*Required task*
Reproduce every line of the records below with no changes to wording, spelling, punctuation, or order.

*Input*
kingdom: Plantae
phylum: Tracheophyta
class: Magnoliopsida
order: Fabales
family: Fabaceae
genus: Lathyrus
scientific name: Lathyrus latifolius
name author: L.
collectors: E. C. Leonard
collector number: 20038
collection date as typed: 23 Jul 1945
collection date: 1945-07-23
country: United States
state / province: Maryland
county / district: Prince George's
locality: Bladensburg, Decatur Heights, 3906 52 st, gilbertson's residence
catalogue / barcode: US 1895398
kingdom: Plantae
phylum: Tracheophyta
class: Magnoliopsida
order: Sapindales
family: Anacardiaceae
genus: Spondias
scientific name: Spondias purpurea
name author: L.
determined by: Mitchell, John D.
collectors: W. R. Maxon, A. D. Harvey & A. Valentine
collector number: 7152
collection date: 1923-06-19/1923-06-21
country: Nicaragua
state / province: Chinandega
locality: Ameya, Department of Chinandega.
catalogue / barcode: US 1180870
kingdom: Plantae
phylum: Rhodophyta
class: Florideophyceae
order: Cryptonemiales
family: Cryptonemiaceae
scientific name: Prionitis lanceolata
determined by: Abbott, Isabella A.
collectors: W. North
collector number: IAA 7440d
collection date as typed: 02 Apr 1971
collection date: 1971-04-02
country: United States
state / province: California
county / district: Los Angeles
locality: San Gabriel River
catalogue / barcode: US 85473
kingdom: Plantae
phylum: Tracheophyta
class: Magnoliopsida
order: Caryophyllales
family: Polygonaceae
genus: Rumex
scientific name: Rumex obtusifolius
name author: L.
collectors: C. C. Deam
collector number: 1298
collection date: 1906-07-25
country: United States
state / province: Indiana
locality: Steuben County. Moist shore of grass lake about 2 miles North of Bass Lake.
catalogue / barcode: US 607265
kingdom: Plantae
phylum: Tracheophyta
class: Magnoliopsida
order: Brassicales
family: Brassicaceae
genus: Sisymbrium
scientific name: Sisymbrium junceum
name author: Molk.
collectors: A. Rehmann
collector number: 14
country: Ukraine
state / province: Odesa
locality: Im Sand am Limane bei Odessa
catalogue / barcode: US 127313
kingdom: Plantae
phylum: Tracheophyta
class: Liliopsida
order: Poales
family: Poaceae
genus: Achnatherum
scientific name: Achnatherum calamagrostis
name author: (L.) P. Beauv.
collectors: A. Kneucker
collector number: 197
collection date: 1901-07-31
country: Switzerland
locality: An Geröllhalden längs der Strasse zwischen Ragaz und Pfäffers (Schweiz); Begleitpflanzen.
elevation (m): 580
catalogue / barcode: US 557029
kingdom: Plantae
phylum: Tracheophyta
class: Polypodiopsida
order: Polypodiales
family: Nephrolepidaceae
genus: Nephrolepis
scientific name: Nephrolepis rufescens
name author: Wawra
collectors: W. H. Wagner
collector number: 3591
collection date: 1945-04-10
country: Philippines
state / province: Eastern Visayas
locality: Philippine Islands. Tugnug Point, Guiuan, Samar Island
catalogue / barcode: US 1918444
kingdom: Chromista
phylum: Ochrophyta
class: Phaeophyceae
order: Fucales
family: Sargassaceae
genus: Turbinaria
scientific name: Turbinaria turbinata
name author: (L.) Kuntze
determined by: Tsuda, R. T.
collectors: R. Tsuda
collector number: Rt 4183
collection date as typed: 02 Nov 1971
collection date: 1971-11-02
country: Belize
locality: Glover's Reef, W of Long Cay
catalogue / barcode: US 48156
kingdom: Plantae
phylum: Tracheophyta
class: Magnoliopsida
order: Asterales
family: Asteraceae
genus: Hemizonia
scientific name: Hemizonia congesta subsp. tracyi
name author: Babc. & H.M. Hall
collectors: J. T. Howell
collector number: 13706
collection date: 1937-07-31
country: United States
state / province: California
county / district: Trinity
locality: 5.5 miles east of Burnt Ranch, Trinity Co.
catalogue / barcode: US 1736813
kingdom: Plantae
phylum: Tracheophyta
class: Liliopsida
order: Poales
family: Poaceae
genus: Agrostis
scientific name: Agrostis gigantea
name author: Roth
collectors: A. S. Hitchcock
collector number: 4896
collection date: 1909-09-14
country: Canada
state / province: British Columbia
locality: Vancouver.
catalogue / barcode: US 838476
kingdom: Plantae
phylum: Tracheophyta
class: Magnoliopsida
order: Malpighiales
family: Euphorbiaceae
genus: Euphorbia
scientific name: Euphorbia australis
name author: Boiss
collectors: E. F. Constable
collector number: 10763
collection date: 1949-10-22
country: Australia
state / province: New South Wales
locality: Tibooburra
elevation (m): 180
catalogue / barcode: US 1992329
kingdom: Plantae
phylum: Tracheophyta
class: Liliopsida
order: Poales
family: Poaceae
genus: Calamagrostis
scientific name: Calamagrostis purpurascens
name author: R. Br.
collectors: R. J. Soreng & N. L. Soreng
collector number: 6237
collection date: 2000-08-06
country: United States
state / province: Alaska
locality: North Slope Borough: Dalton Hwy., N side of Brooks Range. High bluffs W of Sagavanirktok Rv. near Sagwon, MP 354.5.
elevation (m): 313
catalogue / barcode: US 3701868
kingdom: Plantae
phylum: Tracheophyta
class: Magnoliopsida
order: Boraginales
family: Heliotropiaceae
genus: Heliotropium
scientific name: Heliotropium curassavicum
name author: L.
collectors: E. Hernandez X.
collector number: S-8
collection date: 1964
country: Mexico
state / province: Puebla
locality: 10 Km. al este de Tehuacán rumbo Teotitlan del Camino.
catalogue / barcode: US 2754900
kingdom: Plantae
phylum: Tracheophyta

*Task result*
kingdom: Plantae
phylum: Tracheophyta
class: Magnoliopsida
order: Fabales
family: Fabaceae
genus: Lathyrus
scientific name: Lathyrus latifolius
name author: L.
collectors: E. C. Leonard
collector number: 20038
collection date as typed: 23 Jul 1945
collection date: 1945-07-23
country: United States
state / province: Maryland
county / district: Prince George's
locality: Bladensburg, Decatur Heights, 3906 52 st, gilbertson's residence
catalogue / barcode: US 1895398
kingdom: Plantae
phylum: Tracheophyta
class: Magnoliopsida
order: Sapindales
family: Anacardiaceae
genus: Spondias
scientific name: Spondias purpurea
name author: L.
determined by: Mitchell, John D.
collectors: W. R. Maxon, A. D. Harvey & A. Valentine
collector number: 7152
collection date: 1923-06-19/1923-06-21
country: Nicaragua
state / province: Chinandega
locality: Ameya, Department of Chinandega.
catalogue / barcode: US 1180870
kingdom: Plantae
phylum: Rhodophyta
class: Florideophyceae
order: Cryptonemiales
family: Cryptonemiaceae
scientific name: Prionitis lanceolata
determined by: Abbott, Isabella A.
collectors: W. North
collector number: IAA 7440d
collection date as typed: 02 Apr 1971
collection date: 1971-04-02
country: United States
state / province: California
county / district: Los Angeles
locality: San Gabriel River
catalogue / barcode: US 85473
kingdom: Plantae
phylum: Tracheophyta
class: Magnoliopsida
order: Caryophyllales
family: Polygonaceae
genus: Rumex
scientific name: Rumex obtusifolius
name author: L.
collectors: C. C. Deam
collector number: 1298
collection date: 1906-07-25
country: United States
state / province: Indiana
locality: Steuben County. Moist shore of grass lake about 2 miles North of Bass Lake.
catalogue / barcode: US 607265
kingdom: Plantae
phylum: Tracheophyta
class: Magnoliopsida
order: Brassicales
family: Brassicaceae
genus: Sisymbrium
scientific name: Sisymbrium junceum
name author: Molk.
collectors: A. Rehmann
collector number: 14
country: Ukraine
state / province: Odesa
locality: Im Sand am Limane bei Odessa
catalogue / barcode: US 127313
kingdom: Plantae
phylum: Tracheophyta
class: Liliopsida
order: Poales
family: Poaceae
genus: Achnatherum
scientific name: Achnatherum calamagrostis
name author: (L.) P. Beauv.
collectors: A. Kneucker
collector number: 197
collection date: 1901-07-31
country: Switzerland
locality: An Geröllhalden längs der Strasse zwischen Ragaz und Pfäffers (Schweiz); Begleitpflanzen.
elevation (m): 580
catalogue / barcode: US 557029
kingdom: Plantae
phylum: Tracheophyta
class: Polypodiopsida
order: Polypodiales
family: Nephrolepidaceae
genus: Nephrolepis
scientific name: Nephrolepis rufescens
name author: Wawra
collectors: W. H. Wagner
collector number: 3591
collection date: 1945-04-10
country: Philippines
state / province: Eastern Visayas
locality: Philippine Islands. Tugnug Point, Guiuan, Samar Island
catalogue / barcode: US 1918444
kingdom: Chromista
phylum: Ochrophyta
class: Phaeophyceae
order: Fucales
family: Sargassaceae
genus: Turbinaria
scientific name: Turbinaria turbinata
name author: (L.) Kuntze
determined by: Tsuda, R. T.
collectors: R. Tsuda
collector number: Rt 4183
collection date as typed: 02 Nov 1971
collection date: 1971-11-02
country: Belize
locality: Glover's Reef, W of Long Cay
catalogue / barcode: US 48156
kingdom: Plantae
phylum: Tracheophyta
class: Magnoliopsida
order: Asterales
family: Asteraceae
genus: Hemizonia
scientific name: Hemizonia congesta subsp. tracyi
name author: Babc. & H.M. Hall
collectors: J. T. Howell
collector number: 13706
collection date: 1937-07-31
country: United States
state / province: California
county / district: Trinity
locality: 5.5 miles east of Burnt Ranch, Trinity Co.
catalogue / barcode: US 1736813
kingdom: Plantae
phylum: Tracheophyta
class: Liliopsida
order: Poales
family: Poaceae
genus: Agrostis
scientific name: Agrostis gigantea
name author: Roth
collectors: A. S. Hitchcock
collector number: 4896
collection date: 1909-09-14
country: Canada
state / province: British Columbia
locality: Vancouver.
catalogue / barcode: US 838476
kingdom: Plantae
phylum: Tracheophyta
class: Magnoliopsida
order: Malpighiales
family: Euphorbiaceae
genus: Euphorbia
scientific name: Euphorbia australis
name author: Boiss
collectors: E. F. Constable
collector number: 10763
collection date: 1949-10-22
country: Australia
state / province: New South Wales
locality: Tibooburra
elevation (m): 180
catalogue / barcode: US 1992329
kingdom: Plantae
phylum: Tracheophyta
class: Liliopsida
order: Poales
family: Poaceae
genus: Calamagrostis
scientific name: Calamagrostis purpurascens
name author: R. Br.
collectors: R. J. Soreng & N. L. Soreng
collector number: 6237
collection date: 2000-08-06
country: United States
state / province: Alaska
locality: North Slope Borough: Dalton Hwy., N side of Brooks Range. High bluffs W of Sagavanirktok Rv. near Sagwon, MP 354.5.
elevation (m): 313
catalogue / barcode: US 3701868
kingdom: Plantae
phylum: Tracheophyta
class: Magnoliopsida
order: Boraginales
family: Heliotropiaceae
genus: Heliotropium
scientific name: Heliotropium curassavicum
name author: L.
collectors: E. Hernandez X.
collector number: S-8
collection date: 1964
country: Mexico
state / province: Puebla
locality: 10 Km. al este de Tehuacán rumbo Teotitlan del Camino.
catalogue / barcode: US 2754900
kingdom: Plantae
phylum: Tracheophyta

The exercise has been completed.